変に頑固なのか、僕は信用されていないのか、内心少し鬱陶しくなっていた。

これが思春期特有のものなのか…



結局、橘は僕の後ろについてきて

何を言うでもなく

振り返ると目が合い、丁寧にお辞儀をされる。うちはそういう環境だったためか、

見慣れた景色だ。


けど、散歩についてくるは度が過ぎている気がする。


しばらく無言で歩いていると、

目の前に何かが飛び出してきたのだ。


突然の事で大子は驚き、尻餅をついてしまった。


橘「坊っちゃん!お怪我はありませんか?!」


大「あぁ…大丈夫だよ…

何かが飛び出してきて」


そこにいたのは、マルという名前が書いてある首輪をつけた柴犬だった。


橘「どこかで飼われている犬のようですね…飼い主が見当たりませんので

脱走でしょうか」


柴犬は僕に近寄り、その場に座った。

何かを訴えるように僕を見つめる


大「お前、あぁ…マル?って言うのか^_^どこから来たんだ?脱走か?」


砂を祓い犬目線にしゃがみ、

優しく語りかけると

犬は立ち上がり、どこかへと去ってしまった。



大「行っちゃった…」


橘「きっとお家へ戻られたのではないでしょうか?


坊っちゃん、帰りましょう^_^

お怪我がなくて本当に良かったです。
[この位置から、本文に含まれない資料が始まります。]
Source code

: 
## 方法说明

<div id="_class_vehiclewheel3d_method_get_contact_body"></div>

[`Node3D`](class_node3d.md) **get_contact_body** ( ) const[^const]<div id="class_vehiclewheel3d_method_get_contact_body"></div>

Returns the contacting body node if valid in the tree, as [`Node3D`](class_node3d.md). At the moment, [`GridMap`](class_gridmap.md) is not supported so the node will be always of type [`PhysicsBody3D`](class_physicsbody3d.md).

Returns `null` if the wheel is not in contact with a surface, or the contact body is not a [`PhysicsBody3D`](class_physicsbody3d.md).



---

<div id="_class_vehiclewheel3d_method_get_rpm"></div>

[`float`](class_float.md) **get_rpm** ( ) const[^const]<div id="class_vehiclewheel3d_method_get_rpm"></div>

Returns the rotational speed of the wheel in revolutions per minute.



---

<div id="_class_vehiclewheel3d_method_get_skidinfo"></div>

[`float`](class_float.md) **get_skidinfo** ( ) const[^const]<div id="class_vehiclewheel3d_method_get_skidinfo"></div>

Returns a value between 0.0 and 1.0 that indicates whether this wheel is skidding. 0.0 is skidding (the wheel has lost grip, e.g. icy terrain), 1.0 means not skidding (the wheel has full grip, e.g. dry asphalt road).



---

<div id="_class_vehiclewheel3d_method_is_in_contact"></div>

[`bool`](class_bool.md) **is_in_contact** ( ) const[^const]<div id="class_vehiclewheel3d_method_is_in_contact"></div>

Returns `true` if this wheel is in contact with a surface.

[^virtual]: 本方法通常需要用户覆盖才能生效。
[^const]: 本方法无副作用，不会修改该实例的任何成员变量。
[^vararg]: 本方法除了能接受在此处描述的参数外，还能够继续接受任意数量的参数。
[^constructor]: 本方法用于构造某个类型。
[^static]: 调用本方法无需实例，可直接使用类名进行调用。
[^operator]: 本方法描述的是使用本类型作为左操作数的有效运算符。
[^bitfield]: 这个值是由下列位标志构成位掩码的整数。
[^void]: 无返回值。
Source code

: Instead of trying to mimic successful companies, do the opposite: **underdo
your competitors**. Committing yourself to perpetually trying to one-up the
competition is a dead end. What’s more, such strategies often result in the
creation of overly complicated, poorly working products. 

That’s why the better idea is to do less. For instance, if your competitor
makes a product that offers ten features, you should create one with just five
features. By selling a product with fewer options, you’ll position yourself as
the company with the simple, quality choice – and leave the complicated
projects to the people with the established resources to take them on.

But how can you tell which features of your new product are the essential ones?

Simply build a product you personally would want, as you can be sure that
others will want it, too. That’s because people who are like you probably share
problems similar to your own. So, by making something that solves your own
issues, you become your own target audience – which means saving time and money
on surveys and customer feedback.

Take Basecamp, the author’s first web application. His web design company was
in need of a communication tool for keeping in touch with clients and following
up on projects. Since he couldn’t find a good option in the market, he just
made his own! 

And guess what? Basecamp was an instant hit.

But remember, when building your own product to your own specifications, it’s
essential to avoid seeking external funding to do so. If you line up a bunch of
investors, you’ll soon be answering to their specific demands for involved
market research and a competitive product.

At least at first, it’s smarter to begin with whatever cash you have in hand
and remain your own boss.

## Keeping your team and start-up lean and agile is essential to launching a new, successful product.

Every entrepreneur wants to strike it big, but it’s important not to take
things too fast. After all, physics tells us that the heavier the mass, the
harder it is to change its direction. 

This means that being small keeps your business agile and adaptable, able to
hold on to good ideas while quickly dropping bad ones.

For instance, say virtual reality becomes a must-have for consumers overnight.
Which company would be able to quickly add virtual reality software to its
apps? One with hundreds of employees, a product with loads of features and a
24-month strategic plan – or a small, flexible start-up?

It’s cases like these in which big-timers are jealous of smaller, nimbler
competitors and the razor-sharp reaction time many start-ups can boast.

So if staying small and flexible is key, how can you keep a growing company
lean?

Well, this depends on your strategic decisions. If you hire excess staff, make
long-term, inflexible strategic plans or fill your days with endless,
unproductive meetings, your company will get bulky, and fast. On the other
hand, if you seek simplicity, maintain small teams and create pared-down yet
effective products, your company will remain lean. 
」


大「大袈裟だよ!ちょっと転んだだけじゃないか。


そうだな帰ろ… ぅ…」


その時また耳鳴りがした。

とっさに耳を塞ぎ治るのを待つ。


橘「坊っちゃん?どうされました?


また、耳鳴りですか?(・ω・`)」


しばらくすると治るのだが、長い時は

一日中鳴り響く時もある。

それは稀で、祖父が亡くなる前は長かった。


大「大丈夫。もう治ったから」


橘「では、早くお帰りになりましょう^_^

身体に触るといけませんので」


そう言って、帰宅後 疲労は多少あったものの、体調を崩さず、その日は何事も無くぐっすりと眠れた。


この時は思いもしなかった。


次の日 起こった出来事をきっかけに

僕の耳鳴りの仕組みを理解し始める事になるとは。







※この物語の登場人物やストーリーはフィクションです。